O presidente da Câmara de Municipal de Alto Paraíso de Goiás diz que não recebeu qualquer projeto relacionado à expansão urbana e, assim como o prefeito, nega qualquer tipo de interferência para benefício próprio. “Não haverá influência no projeto, caso chegue à câmara”, afirmou. Segundo ele, a proposta foi enviada a conselhos municipais para discussão.
“A qualquer custo”
A presidente do Conselho Municipal de Defesa do Meio Ambiente (Comdema), Melissa Viana diz que a área proposta para expansão urbana “é muito grande, quase o dobro da que existe no município hoje”. “A maior parte é de propriedade privada. Dentro dessas áreas tem ocupações de todos os tipos, como residência e áreas para plantio e criação de gado”, observa.
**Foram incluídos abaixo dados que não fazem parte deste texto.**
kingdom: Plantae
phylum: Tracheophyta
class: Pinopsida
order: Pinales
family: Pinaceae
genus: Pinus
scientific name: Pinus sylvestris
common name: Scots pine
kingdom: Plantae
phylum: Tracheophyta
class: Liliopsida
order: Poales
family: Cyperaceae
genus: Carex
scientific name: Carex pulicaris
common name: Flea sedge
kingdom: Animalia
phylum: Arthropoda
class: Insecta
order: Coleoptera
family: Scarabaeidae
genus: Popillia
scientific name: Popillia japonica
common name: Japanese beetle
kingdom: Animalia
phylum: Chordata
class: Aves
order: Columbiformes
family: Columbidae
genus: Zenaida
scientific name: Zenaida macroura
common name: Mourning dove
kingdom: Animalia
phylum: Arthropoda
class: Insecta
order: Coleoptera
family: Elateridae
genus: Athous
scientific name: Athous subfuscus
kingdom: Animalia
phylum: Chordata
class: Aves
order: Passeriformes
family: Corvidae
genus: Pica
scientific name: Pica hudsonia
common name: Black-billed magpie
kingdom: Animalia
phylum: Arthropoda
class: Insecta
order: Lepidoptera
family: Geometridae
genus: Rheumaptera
Melissa, que também é presidente da associação de moradores do Eldorado, maior bairro de Alto Paraíso, destaca que a articulação para expansão urbana desordenada “atende à especulação imobiliária”. “É obvio que a gente sabe que Alto Paraíso precisa crescer e se desenvolver, mas não sem planejamento, a qualquer custo”, ressalta ela.
O presidente do Conselho Municipal de Turismo (Comtur), Moisés Nunes Neto, diz que não quer se manifestar sobre o assunto. Ele é ex-secretário municipal de Turismo e conselheiro das agências de viagens e operadoras do setor na cidade.
O promotor de Justiça Rodrigo Marambaia confirma que recebeu a denúncia específica contra o grupo do prefeito. “O MP instaurou procedimento, requisitou cópia das matrículas e a gente está apurando a situação”, diz.